• **Given information**:
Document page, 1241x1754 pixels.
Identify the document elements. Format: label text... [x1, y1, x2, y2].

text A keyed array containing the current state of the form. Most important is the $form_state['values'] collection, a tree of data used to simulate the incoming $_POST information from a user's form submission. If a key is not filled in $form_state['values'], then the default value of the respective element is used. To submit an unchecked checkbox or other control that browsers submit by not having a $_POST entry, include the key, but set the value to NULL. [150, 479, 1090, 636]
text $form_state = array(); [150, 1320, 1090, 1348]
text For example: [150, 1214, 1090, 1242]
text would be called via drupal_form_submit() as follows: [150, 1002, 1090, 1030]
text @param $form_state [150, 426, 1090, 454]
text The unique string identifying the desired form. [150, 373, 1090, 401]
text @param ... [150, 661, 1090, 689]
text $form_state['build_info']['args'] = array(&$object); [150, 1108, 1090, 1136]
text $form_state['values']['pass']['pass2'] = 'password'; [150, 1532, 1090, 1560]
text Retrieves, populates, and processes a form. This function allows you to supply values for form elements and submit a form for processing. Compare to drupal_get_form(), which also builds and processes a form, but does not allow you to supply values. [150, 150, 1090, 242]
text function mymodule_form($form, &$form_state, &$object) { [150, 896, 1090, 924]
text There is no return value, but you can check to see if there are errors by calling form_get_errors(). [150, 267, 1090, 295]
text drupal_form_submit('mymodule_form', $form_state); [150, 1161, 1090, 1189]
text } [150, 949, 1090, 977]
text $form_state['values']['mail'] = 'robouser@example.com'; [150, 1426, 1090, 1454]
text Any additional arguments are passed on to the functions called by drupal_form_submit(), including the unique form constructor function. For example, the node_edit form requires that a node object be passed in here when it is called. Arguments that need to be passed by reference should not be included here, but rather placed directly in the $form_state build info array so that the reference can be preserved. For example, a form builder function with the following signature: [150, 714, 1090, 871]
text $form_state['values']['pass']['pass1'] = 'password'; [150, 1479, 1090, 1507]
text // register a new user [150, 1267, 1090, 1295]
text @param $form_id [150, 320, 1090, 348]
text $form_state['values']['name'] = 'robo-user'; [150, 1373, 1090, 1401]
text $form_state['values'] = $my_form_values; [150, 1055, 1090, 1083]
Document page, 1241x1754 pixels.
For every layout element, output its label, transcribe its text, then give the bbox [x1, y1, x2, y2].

• **Directions**:
Within the records, on how many lines does the word "elements" appear? Provide the number alone.

• **Expected answer**:
2